Your goal — Reproduce every line from the start of the entries down to and including the line that contains "title Bare Hub", character for character.

Listed records —
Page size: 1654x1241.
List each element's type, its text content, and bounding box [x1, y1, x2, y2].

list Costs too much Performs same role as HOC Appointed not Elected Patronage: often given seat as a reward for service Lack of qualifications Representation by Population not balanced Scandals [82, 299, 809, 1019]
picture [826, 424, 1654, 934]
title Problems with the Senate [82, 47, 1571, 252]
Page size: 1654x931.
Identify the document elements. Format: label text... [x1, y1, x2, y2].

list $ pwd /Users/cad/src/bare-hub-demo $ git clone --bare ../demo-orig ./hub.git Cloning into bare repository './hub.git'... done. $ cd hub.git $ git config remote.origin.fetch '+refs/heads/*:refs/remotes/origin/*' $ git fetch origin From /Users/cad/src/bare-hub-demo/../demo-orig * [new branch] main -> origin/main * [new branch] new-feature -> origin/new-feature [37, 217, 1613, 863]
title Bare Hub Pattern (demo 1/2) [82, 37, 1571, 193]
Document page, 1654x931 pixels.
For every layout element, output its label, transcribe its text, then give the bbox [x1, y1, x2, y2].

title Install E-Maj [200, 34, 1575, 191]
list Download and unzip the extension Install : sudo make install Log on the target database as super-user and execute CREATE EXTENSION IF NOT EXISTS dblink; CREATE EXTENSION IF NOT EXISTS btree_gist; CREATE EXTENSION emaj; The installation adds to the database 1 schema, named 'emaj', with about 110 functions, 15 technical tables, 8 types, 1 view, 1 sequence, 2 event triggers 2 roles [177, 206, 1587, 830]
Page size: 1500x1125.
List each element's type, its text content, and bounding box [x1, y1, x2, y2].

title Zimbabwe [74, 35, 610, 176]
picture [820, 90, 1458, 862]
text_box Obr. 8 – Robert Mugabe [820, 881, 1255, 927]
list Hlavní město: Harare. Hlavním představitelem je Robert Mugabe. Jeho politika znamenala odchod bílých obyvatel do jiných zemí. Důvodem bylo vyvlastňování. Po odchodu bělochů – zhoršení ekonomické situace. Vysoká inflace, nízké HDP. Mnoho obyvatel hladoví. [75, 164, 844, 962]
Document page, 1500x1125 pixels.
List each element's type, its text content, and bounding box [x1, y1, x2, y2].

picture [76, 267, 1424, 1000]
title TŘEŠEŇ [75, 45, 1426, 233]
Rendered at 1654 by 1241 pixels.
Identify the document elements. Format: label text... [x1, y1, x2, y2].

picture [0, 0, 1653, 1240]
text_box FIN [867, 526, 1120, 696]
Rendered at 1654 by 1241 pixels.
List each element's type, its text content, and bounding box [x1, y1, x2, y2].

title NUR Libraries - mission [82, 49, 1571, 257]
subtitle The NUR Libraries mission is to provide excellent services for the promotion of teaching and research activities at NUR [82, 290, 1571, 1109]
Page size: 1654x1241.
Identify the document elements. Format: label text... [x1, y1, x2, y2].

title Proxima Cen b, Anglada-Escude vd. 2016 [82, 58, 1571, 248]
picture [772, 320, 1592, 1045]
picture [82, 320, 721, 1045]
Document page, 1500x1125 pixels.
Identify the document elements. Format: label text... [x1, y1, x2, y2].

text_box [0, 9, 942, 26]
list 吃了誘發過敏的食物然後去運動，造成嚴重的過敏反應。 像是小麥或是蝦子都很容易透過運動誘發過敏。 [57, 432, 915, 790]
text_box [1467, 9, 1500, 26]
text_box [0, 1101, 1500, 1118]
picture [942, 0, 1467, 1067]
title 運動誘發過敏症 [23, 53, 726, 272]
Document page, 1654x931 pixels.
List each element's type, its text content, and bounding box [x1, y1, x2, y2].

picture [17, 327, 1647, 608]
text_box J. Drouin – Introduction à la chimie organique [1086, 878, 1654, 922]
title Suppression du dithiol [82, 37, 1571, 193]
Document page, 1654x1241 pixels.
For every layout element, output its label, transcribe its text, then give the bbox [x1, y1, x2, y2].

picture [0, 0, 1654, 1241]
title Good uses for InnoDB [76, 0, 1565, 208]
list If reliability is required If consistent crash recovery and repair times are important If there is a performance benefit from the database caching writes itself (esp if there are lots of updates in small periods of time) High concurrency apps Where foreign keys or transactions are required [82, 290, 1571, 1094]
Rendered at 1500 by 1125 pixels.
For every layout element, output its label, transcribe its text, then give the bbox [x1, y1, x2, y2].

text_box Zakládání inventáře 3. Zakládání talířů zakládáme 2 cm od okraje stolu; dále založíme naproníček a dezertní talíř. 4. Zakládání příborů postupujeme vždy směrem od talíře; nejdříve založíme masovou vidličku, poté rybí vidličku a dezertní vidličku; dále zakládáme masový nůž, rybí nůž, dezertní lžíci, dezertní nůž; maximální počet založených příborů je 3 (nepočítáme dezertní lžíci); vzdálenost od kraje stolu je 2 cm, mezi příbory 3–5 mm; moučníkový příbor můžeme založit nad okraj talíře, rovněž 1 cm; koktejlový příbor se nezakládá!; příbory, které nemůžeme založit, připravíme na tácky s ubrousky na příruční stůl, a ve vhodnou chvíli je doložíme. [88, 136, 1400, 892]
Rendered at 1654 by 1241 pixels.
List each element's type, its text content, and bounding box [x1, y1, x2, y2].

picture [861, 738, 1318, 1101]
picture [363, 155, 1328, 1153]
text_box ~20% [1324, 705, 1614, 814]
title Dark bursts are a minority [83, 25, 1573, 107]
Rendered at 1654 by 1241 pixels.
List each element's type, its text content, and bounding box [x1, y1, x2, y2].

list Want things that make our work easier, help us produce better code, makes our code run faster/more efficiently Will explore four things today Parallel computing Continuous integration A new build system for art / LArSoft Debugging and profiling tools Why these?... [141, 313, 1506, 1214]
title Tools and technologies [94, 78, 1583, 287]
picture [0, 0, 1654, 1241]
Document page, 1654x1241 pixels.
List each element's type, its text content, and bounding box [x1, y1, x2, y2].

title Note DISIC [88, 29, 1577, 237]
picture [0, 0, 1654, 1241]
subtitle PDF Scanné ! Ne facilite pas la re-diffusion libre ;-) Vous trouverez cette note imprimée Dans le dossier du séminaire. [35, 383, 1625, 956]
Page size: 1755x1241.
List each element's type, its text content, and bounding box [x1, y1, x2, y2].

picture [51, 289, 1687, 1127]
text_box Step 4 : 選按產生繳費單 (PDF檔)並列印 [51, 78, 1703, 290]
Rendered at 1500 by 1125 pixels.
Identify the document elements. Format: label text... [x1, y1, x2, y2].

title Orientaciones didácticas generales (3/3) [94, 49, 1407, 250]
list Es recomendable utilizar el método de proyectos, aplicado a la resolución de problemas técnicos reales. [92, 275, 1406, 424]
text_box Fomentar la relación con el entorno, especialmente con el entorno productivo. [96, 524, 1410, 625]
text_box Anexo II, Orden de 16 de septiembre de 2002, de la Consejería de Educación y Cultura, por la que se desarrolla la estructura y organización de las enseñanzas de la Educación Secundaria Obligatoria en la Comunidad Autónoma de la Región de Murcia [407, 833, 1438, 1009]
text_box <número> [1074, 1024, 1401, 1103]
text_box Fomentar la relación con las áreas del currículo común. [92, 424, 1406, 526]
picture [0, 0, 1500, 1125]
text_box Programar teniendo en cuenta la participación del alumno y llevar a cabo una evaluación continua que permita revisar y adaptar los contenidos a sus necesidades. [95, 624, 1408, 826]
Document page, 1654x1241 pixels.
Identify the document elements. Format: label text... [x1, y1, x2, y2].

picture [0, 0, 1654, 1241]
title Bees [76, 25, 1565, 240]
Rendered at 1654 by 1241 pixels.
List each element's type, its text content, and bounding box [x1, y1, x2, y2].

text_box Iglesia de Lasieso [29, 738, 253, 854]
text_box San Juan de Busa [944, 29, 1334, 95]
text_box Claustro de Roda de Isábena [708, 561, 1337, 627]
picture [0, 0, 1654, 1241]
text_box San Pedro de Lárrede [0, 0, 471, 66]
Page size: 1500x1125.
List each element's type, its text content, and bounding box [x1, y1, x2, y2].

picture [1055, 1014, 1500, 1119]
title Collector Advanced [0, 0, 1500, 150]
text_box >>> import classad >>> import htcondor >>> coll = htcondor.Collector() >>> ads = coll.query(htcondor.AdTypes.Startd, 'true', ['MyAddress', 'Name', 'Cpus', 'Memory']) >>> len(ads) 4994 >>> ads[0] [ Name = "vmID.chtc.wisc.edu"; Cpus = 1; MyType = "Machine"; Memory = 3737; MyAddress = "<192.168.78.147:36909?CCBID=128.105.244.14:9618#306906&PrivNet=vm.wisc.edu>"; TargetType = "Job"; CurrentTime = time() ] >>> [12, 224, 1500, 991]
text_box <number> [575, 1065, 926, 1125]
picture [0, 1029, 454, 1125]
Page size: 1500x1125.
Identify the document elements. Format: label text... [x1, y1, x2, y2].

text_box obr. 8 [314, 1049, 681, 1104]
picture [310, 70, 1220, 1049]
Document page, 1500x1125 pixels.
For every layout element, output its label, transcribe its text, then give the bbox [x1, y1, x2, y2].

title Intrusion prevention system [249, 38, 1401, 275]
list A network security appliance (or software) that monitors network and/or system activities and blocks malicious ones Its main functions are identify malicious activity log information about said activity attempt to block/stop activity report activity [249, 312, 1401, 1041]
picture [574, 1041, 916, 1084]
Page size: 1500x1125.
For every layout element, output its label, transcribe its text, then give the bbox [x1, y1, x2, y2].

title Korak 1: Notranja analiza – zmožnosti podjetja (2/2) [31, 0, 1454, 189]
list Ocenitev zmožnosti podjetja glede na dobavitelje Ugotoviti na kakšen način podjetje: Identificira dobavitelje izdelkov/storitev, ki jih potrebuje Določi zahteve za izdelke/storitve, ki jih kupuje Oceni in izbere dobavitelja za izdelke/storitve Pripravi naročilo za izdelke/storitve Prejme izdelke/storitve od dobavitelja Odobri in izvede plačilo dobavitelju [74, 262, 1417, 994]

Written answer —
Page size: 1654x1241.
List each element's type, its text content, and bounding box [x1, y1, x2, y2].

list Costs too much Performs same role as HOC Appointed not Elected Patronage: often given seat as a reward for service Lack of qualifications Representation by Population not balanced Scandals [82, 299, 809, 1019]
picture [826, 424, 1654, 934]
title Problems with the Senate [82, 47, 1571, 252]
Page size: 1654x931.
Identify the document elements. Format: label text... [x1, y1, x2, y2].

list $ pwd /Users/cad/src/bare-hub-demo $ git clone --bare ../demo-orig ./hub.git Cloning into bare repository './hub.git'... done. $ cd hub.git $ git config remote.origin.fetch '+refs/heads/*:refs/remotes/origin/*' $ git fetch origin From /Users/cad/src/bare-hub-demo/../demo-orig * [new branch] main -> origin/main * [new branch] new-feature -> origin/new-feature [37, 217, 1613, 863]
title Bare Hub Pattern (demo 1/2) [82, 37, 1571, 193]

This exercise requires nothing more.